“O-tsuki-mi” We Japanese love to watch the moon on 15th September
In Japan, we have four seasons (Spring, Summer, Autumn and Winter). We change our clothes to fit the season, with short-sleeved shirts for summer and long-sleeved shirts for spring and autumn. In winter we wear coats. We have a good sense of fashion and love to change our clothes to suit the different seasons. In each season, different flowers bloom. Some people love to plant seasonal flowers and to go to the suburbs to see beautiful flowers and trees with friends.
In the night of the 15th of September is revel as having the most beautiful night sky of the whole year. You can see the moon and even distant stars. The 15th of September offers us a full, mid-Autumn moon that is the most beautiful moon of the year, known as the ‘heaviest moon’ or the ‘full moon of the 15th’. A common fairy tale states that a giant rabbit live in the moon, beating ‘mochi’ or soft rice cake.
This custom crossed to Japan from China.
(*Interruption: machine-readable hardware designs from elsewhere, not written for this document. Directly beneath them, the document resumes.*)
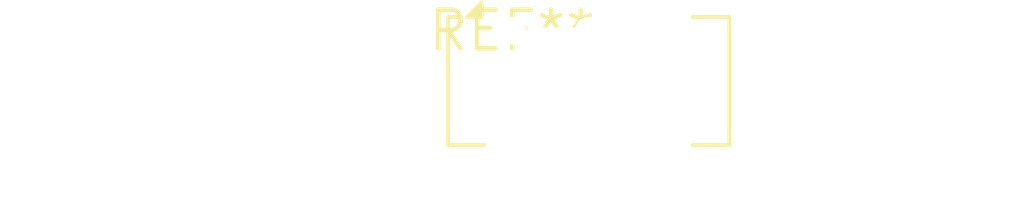
<source format=kicad_pcb>
(kicad_pcb (version 20240108) (generator pcbnew)

  (general
    (thickness 1.6)
  )

  (paper "A4")
  (layers
    (0 "F.Cu" signal)
    (31 "B.Cu" signal)
    (32 "B.Adhes" user "B.Adhesive")
    (33 "F.Adhes" user "F.Adhesive")
    (34 "B.Paste" user)
    (35 "F.Paste" user)
    (36 "B.SilkS" user "B.Silkscreen")
    (37 "F.SilkS" user "F.Silkscreen")
    (38 "B.Mask" user)
    (39 "F.Mask" user)
    (40 "Dwgs.User" user "User.Drawings")
    (41 "Cmts.User" user "User.Comments")
    (42 "Eco1.User" user "User.Eco1")
    (43 "Eco2.User" user "User.Eco2")
    (44 "Edge.Cuts" user)
    (45 "Margin" user)
    (46 "B.CrtYd" user "B.Courtyard")
    (47 "F.CrtYd" user "F.Courtyard")
    (48 "B.Fab" user)
    (49 "F.Fab" user)
    (50 "User.1" user)
    (51 "User.2" user)
    (52 "User.3" user)
    (53 "User.4" user)
    (54 "User.5" user)
    (55 "User.6" user)
    (56 "User.7" user)
    (57 "User.8" user)
    (58 "User.9" user)
  )

  (setup
    (pad_to_mask_clearance 0)
    (pcbplotparams
      (layerselection 0x00010fc_ffffffff)
      (plot_on_all_layers_selection 0x0000000_00000000)
      (disableapertmacros false)
      (usegerberextensions false)
      (usegerberattributes false)
      (usegerberadvancedattributes false)
      (creategerberjobfile false)
      (dashed_line_dash_ratio 12.000000)
      (dashed_line_gap_ratio 3.000000)
      (svgprecision 4)
      (plotframeref false)
      (viasonmask false)
      (mode 1)
      (useauxorigin false)
      (hpglpennumber 1)
      (hpglpenspeed 20)
      (hpglpendiameter 15.000000)
      (dxfpolygonmode false)
      (dxfimperialunits false)
      (dxfusepcbnewfont false)
      (psnegative false)
      (psa4output false)
      (plotreference false)
      (plotvalue false)
      (plotinvisibletext false)
      (sketchpadsonfab false)
      (subtractmaskfromsilk false)
      (outputformat 1)
      (mirror false)
      (drillshape 1)
      (scaleselection 1)
      (outputdirectory "")
    )
  )

  (net 0 "")

  (footprint "SW_CK_JS202011AQN_DPDT_Angled" (layer "F.Cu") (at 0 0))

)

</source>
In China, there has been a festival known as “Chu-shu-setsu” since the Tang era which makes the autumnal equinox. This custom came from China to Japan between the Nara and Heian era and took root in Japanese culture. Noble families would elegantly observe the reflection of the moon in the water of a lake from a small boat they would cast out. They would compose poems on the moons’ beauty.
O-tsuki-mi is a significant event in that it involves offering thanks for the harvest taken in during September. We make an offering to God of Taro potatoes that have been steamed in their skins; this is the reason for calling the 15th September ‘Imo-Meigetsu’ a reference to harvested potatoes.
The 13th of October of the old calendar is known as ‘Ju-san-ya’, the moon of 13th of October. This is another night on which it is customary to watch the moon. Other days to watch the moon include ‘Nagori-no-tsuki’ and ‘Ato-no-tsuki’, on these days beans and chestnuts are offered instead of taro potatoes.
On both the 15th of September and the 13th of October, we place a stand on the balcony or porch of our houses. We offer dumplings and seven kinds of autumn weeds, Eupatorium, Ominaeshi, Ivy, Bush clover, Chinese bellflower, Pink and Arista.
If you look at the moon just once on either the 13th or 15th, it is very bad luck and is known as ‘Katami-zuki’. We always watch the moon on the 13th and 15th for good luck and a plentiful harvest. This festival shows the mysterious nature of the moon within Japanese culture.